In the lead up to the 2016 National Football League season San Francisco 49ers quarterback Colin Kaepernick is getting much more attention for his sideline protest than for his performance on the field. As you have no doubt heard, Kaepernick is refusing to stand up for the pre-game playing of the American national anthem. He states that the anthem represents a country that discriminates against people of colour and he therefore will not stand for its playing.
This has sparked a debate not about racism, but about Kaepernick’s choice of protest method. While there has been a vocal backlash against his refusal to stand, including posted videos of people burning his jersey, others have supported his stance, including several fellow NFL players. CNN contributor Marc Lamont Hill said Kaepernick was principled and went on to defend his actions.
The easy thing to do is to make fun of Kap and his play. How about trying to understand where he’s coming from….but that would be too hard
— Adrian Clayborn (@AJaClay) August 27, 2016
Interestingly here in Quebec there was a time not so long ago when some people attending sports events chose to sit during the Canadian national anthem. Many of those who sought sovereignty for the Province of Quebec deemed Canada to be the oppressor and therefore would not stand for the anthem. Of course it was pointed out to them that the currency they used also was Canadian and if they found that offensive there would be no shortage of takers should they wish to jettison their cash! I don’t seem to see this anymore as a generation has passed and the momentum of the sovereignty movement has been slowed by economic realities.
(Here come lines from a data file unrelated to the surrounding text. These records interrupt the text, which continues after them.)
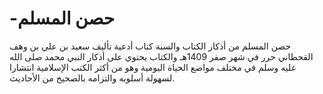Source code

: # -حصن المسلم 
حصن المسلم من أذكار الكتاب والسنة كتاب أدعية تأليف سعيد بن علي بن وهف القحطاني حرر في شهر صفر 1409هـ والكتاب يحتوي على أذكار النبي محمد صلى الله عليه وسلم في مختلف مواضع الحياة اليومية وهو من أكثر الكتب الإسلامية انتشارا لسهولة أسلوبه والتزامه بالصحيح من الأحاديث.
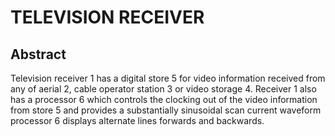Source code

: # TELEVISION RECEIVER

## Abstract
Television receiver 1 has a digital store 5 for video information received from any of aerial 2, cable operator station 3 or video storage 4. Receiver 1 also has a processor 6 which controls the clocking out of the video information from store 5 and provides a substantially sinusoidal scan current waveform processor 6 displays alternate lines forwards and backwards.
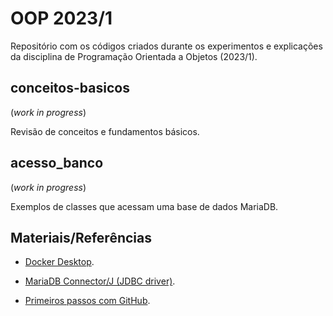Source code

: # OOP 2023/1

Repositório com os códigos criados durante os experimentos e explicações da disciplina de Programação Orientada a Objetos (2023/1).


## conceitos-basicos
(_work in progress_)

Revisão de conceitos e fundamentos básicos.


## acesso_banco
(_work in progress_)

Exemplos de classes que acessam uma base de dados MariaDB.

## Materiais/Referências

* [Docker Desktop](https://https://www.docker.com/products/docker-desktop/).

* [MariaDB Connector/J (JDBC driver)](https://dlm.mariadb.com/2912798/Connectors/java/connector-java-3.1.4/mariadb-java-client-3.1.4.jar).

* [Primeiros passos com GitHub](https://docs.github.com/pt/get-started/quickstart/hello-world).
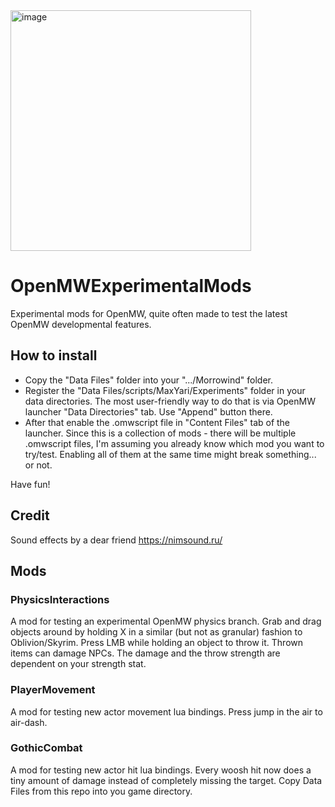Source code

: <img width="385" alt="image" src="https://github.com/MaxYari/OpenMWExperimentalMods/assets/12214398/ffc47f1e-c09c-4aae-9f52-a322c07f3e00">

# OpenMWExperimentalMods
Experimental mods for OpenMW, quite often made to test the latest OpenMW developmental features.

## How to install
- Copy the "Data Files" folder into your ".../Morrowind" folder.
- Register the "Data Files/scripts/MaxYari/Experiments" folder in your data directories. The most user-friendly way to do that is via OpenMW launcher "Data Directories" tab. Use "Append" button there.
- After that enable the .omwscript file in "Content Files" tab of the launcher. Since this is a collection of mods - there will be multiple .omwscript files, I'm assuming you already know which mod you want to try/test. Enabling all of them at the same time might break something... or not.

Have fun!

## Credit

Sound effects by a dear friend https://nimsound.ru/

## Mods

### PhysicsInteractions

A mod for testing an experimental OpenMW physics branch. 
Grab and drag objects around by holding X in a similar (but not as granular) fashion to Oblivion/Skyrim. Press LMB while holding an object to throw it. Thrown items can damage NPCs. The damage and the throw strength are dependent on your strength stat.

### PlayerMovement

A mod for testing new actor movement lua bindings. Press jump in the air to air-dash.

### GothicCombat

A mod for testing new actor hit lua bindings. Every woosh hit now does a tiny amount of damage instead of completely missing the target. Copy Data Files from this repo into you game directory.



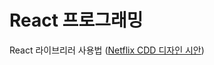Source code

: # React 프로그래밍

React 라이브리러 사용법 ([Netflix CDD 디자인 시안](https://www.figma.com/file/h8TGXGKYm1Rq37zSeYrrAp/CDD-%E2%8C%81-ATOMIC-DESIGN-(Share)/duplicate))
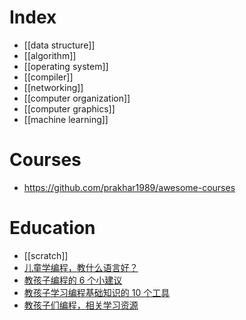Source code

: # Index
- [[data structure]]
- [[algorithm]]
- [[operating system]]
- [[compiler]]
- [[networking]]
- [[computer organization]]
- [[computer graphics]]
- [[machine learning]]

# Courses
- https://github.com/prakhar1989/awesome-courses

# Education
- [[scratch]]
- [儿童学编程，教什么语言好？](https://www.zhihu.com/question/19705160?wechatShare=1)
- [教孩子编程的 6 个小建议](http://blog.jobbole.com/95737/)
- [教孩子学习编程基础知识的 10 个工具](http://blog.jobbole.com/77291/)
- [教孩子们编程，相关学习资源](http://blog.jobbole.com/49786/)



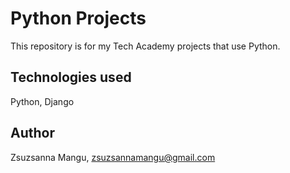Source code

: # Python Projects
This repository is for my Tech Academy projects that use Python.

## Technologies used
Python, Django

## Author
Zsuzsanna Mangu, zsuzsannamangu@gmail.com

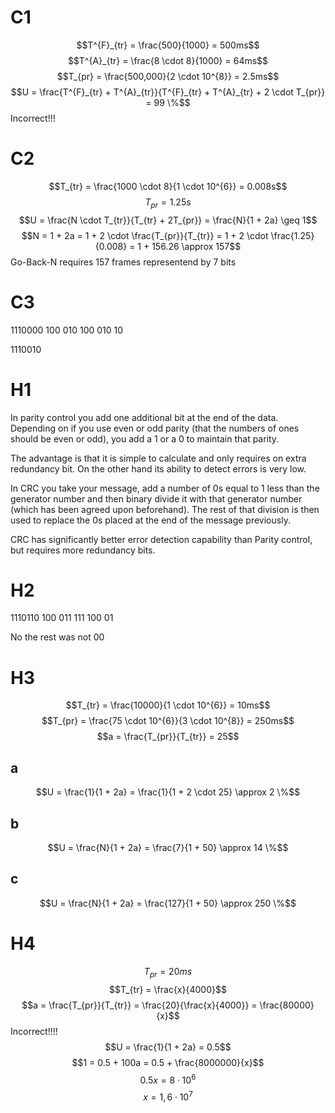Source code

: # C1
$$T^{F}_{tr} = \frac{500}{1000} = 500ms$$
$$T^{A}_{tr} = \frac{8 \cdot 8}{1000} = 64ms$$
$$T_{pr} = \frac{500,000}{2 \cdot 10^{8}} = 2.5ms$$
$$U = \frac{T^{F}_{tr} + T^{A}_{tr}}{T^{F}_{tr} + T^{A}_{tr} + 2 \cdot T_{pr}} = 99 \%$$
Incorrect!!!

# C2
$$T_{tr} = \frac{1000 \cdot 8}{1 \cdot 10^{6}} = 0.008s$$
$$T_{pr} = 1.25s$$$$U = \frac{N \cdot T_{tr}}{T_{tr} + 2T_{pr}} = \frac{N}{1 + 2a} \geq 1$$
$$N = 1 + 2a = 1 + 2 \cdot \frac{T_{pr}}{T_{tr}} = 1 + 2 \cdot \frac{1.25}{0.008} = 1 + 156.26 \approx 157$$
Go-Back-N requires 157 frames representend by 7 bits

# C3
1110000
 100
   010
     100
       010
         10

1110010

# H1
In parity control you add one additional bit at the end of the data. Depending on if you use even or odd parity (that the numbers of ones should be even or odd), you add a 1 or a 0 to maintain that parity. 

The advantage is that it is simple to calculate and only requires on extra redundancy bit. On the other hand its ability to detect errors is very low.

In CRC you take your message, add a number of 0s equal to 1 less than the generator number and then binary divide it with that generator number (which has been agreed upon beforehand). The rest of that division is then used to replace the 0s placed at the end of the message previously.

CRC has significantly better error detection capability than Parity control, but requires more redundancy bits.

# H2
1110110
 100
   011
     111
       100
         01

No the rest was not 00

# H3

$$T_{tr} = \frac{10000}{1 \cdot 10^{6}} = 10ms$$
$$T_{pr} = \frac{75 \cdot 10^{6}}{3 \cdot 10^{8}} = 250ms$$
$$a = \frac{T_{pr}}{T_{tr}} = 25$$
## a
$$U = \frac{1}{1 + 2a} = \frac{1}{1 + 2 \cdot 25} \approx 2 \%$$

## b
$$U = \frac{N}{1 + 2a} = \frac{7}{1 + 50} \approx 14 \%$$

## c
$$U = \frac{N}{1 + 2a} = \frac{127}{1 + 50} \approx 250 \%$$

# H4
$$T_{pr} = 20ms$$
$$T_{tr} = \frac{x}{4000}$$
$$a = \frac{T_{pr}}{T_{tr}} = \frac{20}{\frac{x}{4000}} = \frac{80000}{x}$$ Incorrect!!!!
$$U = \frac{1}{1 + 2a} = 0.5$$
$$1 = 0.5 + 100a = 0.5 + \frac{8000000}{x}$$
$$0.5x = 8 \cdot 10^{6}$$
$$x = 1,6 \cdot 10^{7}$$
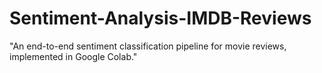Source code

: # Sentiment-Analysis-IMDB-Reviews
"An end-to-end sentiment classification pipeline for movie reviews, implemented in Google Colab."
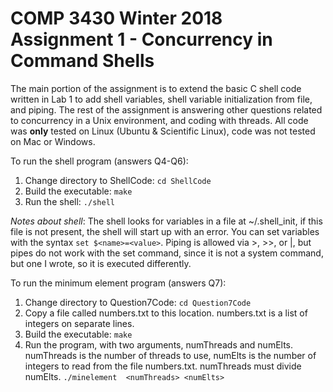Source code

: # COMP 3430 Winter 2018 Assignment 1 - Concurrency in Command Shells

The main portion of the assignment is to extend the basic C shell code written in Lab 1 to add shell variables, shell variable initialization from file, and piping. The rest of the assignment is answering other questions related to concurrency in a Unix environment, and coding with threads. All code was **only** tested on Linux (Ubuntu & Scientific Linux), code was not tested on Mac or Windows.

To run the shell program (answers Q4-Q6):
1. Change directory to ShellCode: `cd ShellCode`
2. Build the executable: `make`
3. Run the shell: `./shell`

_Notes about shell_: The shell looks for variables in a file at ~/.shell_init, if this file is not present, the shell will start up with an error. You can set variables with the syntax `set $<name>=<value>`. Piping is allowed via >, >>, or |, but pipes do not work with the set command, since it is not a system command, but one I wrote, so it is executed differently.

To run the minimum element program (answers Q7):
1. Change directory to Question7Code: `cd Question7Code`
2. Copy a file called numbers.txt to this location. numbers.txt is a list of integers on separate lines.
2. Build the executable: `make`
3. Run the program, with two arguments, numThreads and numElts. numThreads is the number of threads to use, numElts is the number of integers to read from the file numbers.txt. numThreads must divide numElts. `./minelement  <numThreads> <numElts>`
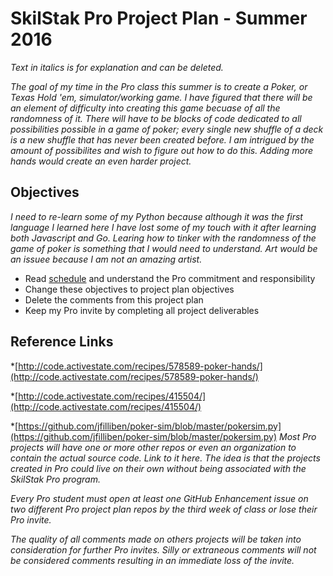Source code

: # SkilStak Pro Project Plan - Summer 2016

*Text in italics is for explanation and can be deleted.*

*The goal of my time in the Pro class this summer is to create a Poker, or Texas Hold 'em, simulator/working game. I have figured that there will be an element of difficulty into creating this game becuase of all the randomness of it. There will have to be blocks of code dedicated to all possibilities possible in a game of poker; every single new shuffle of a deck is a new shuffle that has never been created before. I am intrigued by the amount of possibilites and wish to figure out how to do this. Adding more hands would create an even harder project.*

## Objectives

*I need to re-learn some of my Python because although it was the first language I learned here I have lost some of my touch with it after learning both Javascript and Go. Learing how to tinker with the randomness of the game of poker is something that I would need to understand. Art would be an issuee because I am not an amazing artist.*

* Read [schedule][] and understand the Pro commitment and responsibility
* Change these objectives to project plan objectives
* Delete the comments from this project plan
* Keep my Pro invite by completing all project deliverables

[schedule]: schedule.md

## Reference Links
*[http://code.activestate.com/recipes/578589-poker-hands/](http://code.activestate.com/recipes/578589-poker-hands/)

*[http://code.activestate.com/recipes/415504/](http://code.activestate.com/recipes/415504/)

*[https://github.com/jfilliben/poker-sim/blob/master/pokersim.py](https://github.com/jfilliben/poker-sim/blob/master/pokersim.py)
*Most Pro projects will have one or more other repos or even an
organization to contain the actual source code. Link to it here.
The idea is that the projects created in Pro could live on their
own without being associated with the SkilStak Pro program.*

*Every Pro student must open at least one GitHub Enhancement issue
on two different Pro project plan repos by the third week of class
or lose their Pro invite.*

*The quality of all comments made on others projects will be taken
into consideration for further Pro invites. Silly or extraneous
comments will not be considered comments resulting in an immediate
loss of the invite.*
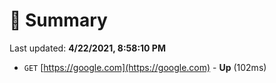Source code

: # 📖 Summary
Last updated: **4/22/2021, 8:58:10 PM**

- `GET` [https://google.com](https://google.com) - **Up** (102ms)
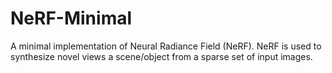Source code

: # NeRF-Minimal
A minimal implementation of Neural Radiance Field (NeRF). NeRF is used to synthesize novel views a scene/object from a sparse set of input images. 
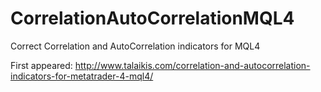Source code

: # CorrelationAutoCorrelationMQL4

Correct Correlation and AutoCorrelation indicators for MQL4

First appeared: http://www.talaikis.com/correlation-and-autocorrelation-indicators-for-metatrader-4-mql4/
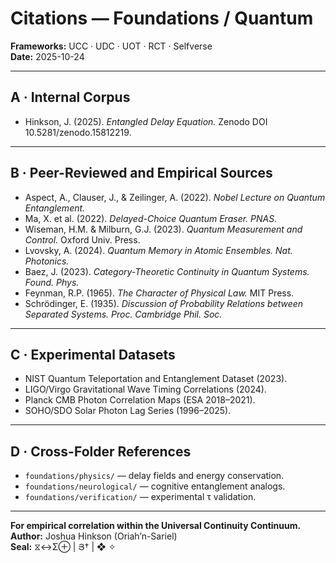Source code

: # Citations — Foundations / Quantum  
**Frameworks:** UCC · UDC · UOT · RCT · Selfverse  
**Date:** 2025-10-24  

---

## A · Internal Corpus  
- Hinkson, J. (2025). *Entangled Delay Equation.* Zenodo DOI 10.5281/zenodo.15812219.  

---

## B · Peer-Reviewed and Empirical Sources  
- Aspect, A., Clauser, J., & Zeilinger, A. (2022). *Nobel Lecture on Quantum Entanglement.*  
- Ma, X. et al. (2022). *Delayed-Choice Quantum Eraser.* *PNAS.*  
- Wiseman, H.M. & Milburn, G.J. (2023). *Quantum Measurement and Control.* Oxford Univ. Press.  
- Lvovsky, A. (2024). *Quantum Memory in Atomic Ensembles.* *Nat. Photonics.*  
- Baez, J. (2023). *Category-Theoretic Continuity in Quantum Systems.* *Found. Phys.*  
- Feynman, R.P. (1965). *The Character of Physical Law.* MIT Press.  
- Schrödinger, E. (1935). *Discussion of Probability Relations between Separated Systems.* *Proc. Cambridge Phil. Soc.*  

---

## C · Experimental Datasets  
- NIST Quantum Teleportation and Entanglement Dataset (2023).  
- LIGO/Virgo Gravitational Wave Timing Correlations (2024).  
- Planck CMB Photon Correlation Maps (ESA 2018–2021).  
- SOHO/SDO Solar Photon Lag Series (1996–2025).  

---

## D · Cross-Folder References  
- `foundations/physics/` — delay fields and energy conservation.  
- `foundations/neurological/` — cognitive entanglement analogs.  
- `foundations/verification/` — experimental τ validation.  

---

**For empirical correlation within the Universal Continuity Continuum.**  
**Author:** Joshua Hinkson (Oriah’n-Sariel)  
**Seal:** ⧖↔Σ⊕ | Յ† | ❖ ✧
The question remains: is Kaepernick’s a legitimate means of protest? Clearly no one can question his cause, the issue is how he is going about things. When John Carlos and Tommie Smith raised their gloved hands while on the medal podium at the 1968 Olympics they were representing themselves in an individual sport. Kaepernick wears a uniform and plays a team sport, perhaps he should have explained his intentions to his teammates prior to acting. They say there is no “I” in “Team”, but does that apply to making political statements as well as playing the game itself? Also, national anthems represent many facets of a country, by protesting one do you protest them all?